In defense of Diana Pharaoh Francis: I have a copy of her first urban fantasy (Bitter Night) and I flipped through. The protagonist’s name is Max. Other names I noticed are Alexandra, Selange, Giselle (a witch, of course), Thor, Brynna. But then there’s Xaphan, too. Not too bad… I guess she’s using a different style for this subgenre.
I haven’t read her urban fantasy. I read her fantasy, her debut actually. And oof, the names. I actually sort of blipped over them because I found them too difficult to puzzle out fast enough for my reading pace.
Bitter Night is her first urban fantasy, I believe. So, it looks like she’s dropped the “epic” names. Good idea! I hope that’s gone out of style.
I loved it, by the way, that Tolkien named his trolls (in The Hobbit) William, Bert and Tom.

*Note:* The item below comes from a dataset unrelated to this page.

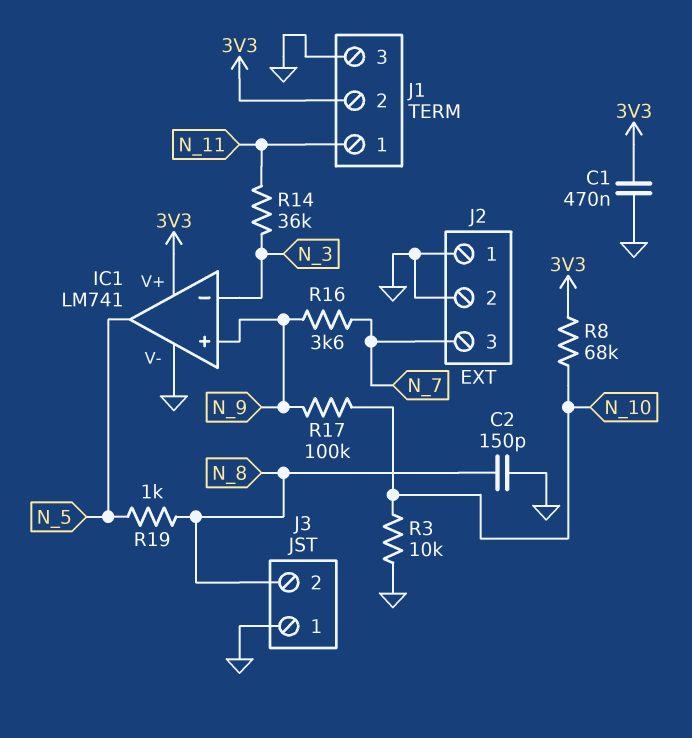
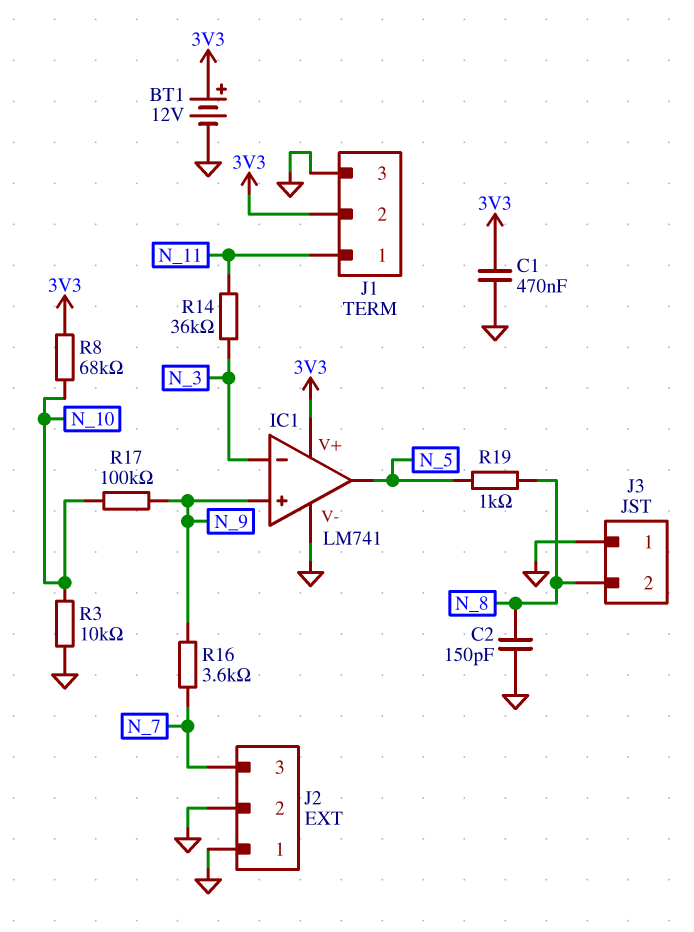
BT1: none -> 12V (plus 3V3, minus GND)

It’s nice to know I’m not alone. I actually have the first book in DPF’s 2nd series somewhere on the TBR mountain range. And just looking at the description of her books, she sounds like an author I’d like to try, although The Path series probably got rejected because of the names. I may have to give the first one a try anyhow. I can forgive the names if the story is well written enough to let me blip over like Beth mentioned. It’s when the author starts commiting some of the errors William mentioned that it becomes unbearable.
Are all Giselle’s really witches? Are there any other names that are only specific types of characters? Something else to sidetrack myself with as I’m reading this weekend. And I’m now eagerly waiting for the review of Bitter Night.
I can attest to one more Giselle-witch in L.J. Smith’s “Night World” series.
“Are there any other names that are only specific types of characters?”
Well, if you happen to meet a Lilith, keep your neck covered.
I get so frustrated with the reverse deus ex machina. It’s when writers use a sudden, and heretofore unmentioned limitation of magic to create the horrible obstacle at the very end of a book.
Magic needs to have rules, and as painful as it is when authors ignore them to get characters out of trouble (the deus ex machina), I find it even worse when authors ignore the rules or make up new ones to add a sudden conflict (maybe a meus ex dachina? ;-).
I agree with Nathanael — magic systems must have rules that are (relatively) logical and consistent.